A friend had told me that The Good Nurse, a stand-alone, fact-based drama about the hospital serial killer Charles Cullen, was quite good so I caught it the other night in Manhattan. I was underwhelmed. Mystified even. It’s one of those films that you manage to endure. It’s certainly nothing to write home about. I began losing patience around the 40-minute mark, and then I was stuck for another 80.

It’s one of the darkest and dreariest looking films I’ve seen in ages (obviously intentional and quite the contrast as the dp, Jody Lee Lipes, shot Trainwreck and Manchester By The Sea).

All through it I was asking myself “who could possibly care about this glum, plodding little film?” The answer, of course, is that tens of millions will become instant fans, no matter how flat or slow it is. Simply because Cullen (Eddie Redmayne) murdered at least 40 hospital patients and perhaps hundreds of others with injections of insulin and dejoxin, etc. That’s all they care about.

Redmayne’s Cullen is a kind of soft-voiced, good-natured dolt…dullness incarnate until the very end. Jessica Chastain is Amy Loughren, a nurse who’d been fairly friendly with Cullen but later helped detectives get the goods on him.

The Danish-born director, Tobias Lindholm (A War), shoots Krysty Wilson-Cairns‘ script (based on Charles Graeher’s same-titled 2013 book) in a dry, chilly, grim fashion.

A friend called The Good Nurse “Fincheresque” but David Fincher would never direct a film this dull.

By the way, what other film set in a hospital focused on an unstable man who surreptitiously kills patients with overdoses of insulin and dijoxin? Paddy Chayefsky’s The Hospital (‘71).

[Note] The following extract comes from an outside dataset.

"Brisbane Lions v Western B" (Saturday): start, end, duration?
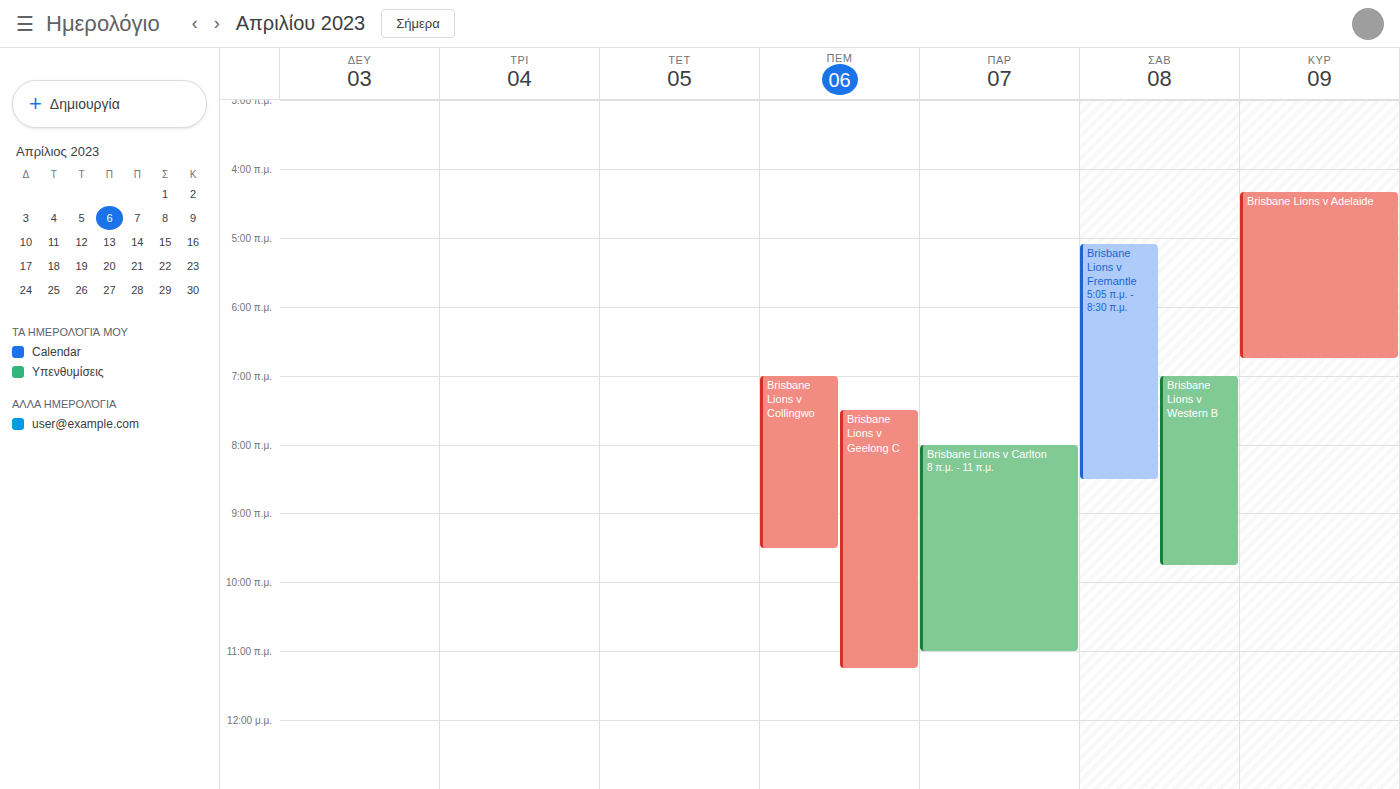
7:00 AM to 9:45 AM, 2 hours 45 minutes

Friendo #2: “Although it might have been taking artistic license, if I had been brought in to punch up The Good Nurse I would have suggested the following: Chastain’s character agrees to help the police only because she’s convinced Redmayne is innocent and wants to prove it to them. She’s then doubly horrified to learn the truth.”

Angry text to friendo #2 after I came out of it: “I seriously dislike this DREARY-ASS FILM, which YOU recommended. Nobody wants to hang out with these dreary-ass characters. Nobody cares about a male nurse killing patients with insulin and dojoxin. Actually that’s inaccurate — tens of millions will watch this thing and tell each other it’s great. It’s just me who doesn’t like it.

Friendo #2 to HE: You’re wrong.
HE to friendo #2: It’s a despicably boring film. I didn’t care who lived or died.
Friendo #2 to HE: I honestly thought it was a Master Class in acting and easily one of the best Chastain performances ever.
HE to friendo #2: Blaaahhh!!!
Friendo #2 to HE: And the look of the film perfectly expressed or mirrored her own existence.
HE to friendo #2: I could barely see the damn thing with the drained colors and dreary shadows.
Friendo #2 to HE: Loved that.
HE to friendo #2: This movie needs to euthanize itself. Wait, I didn’t mean that — it just slipped out.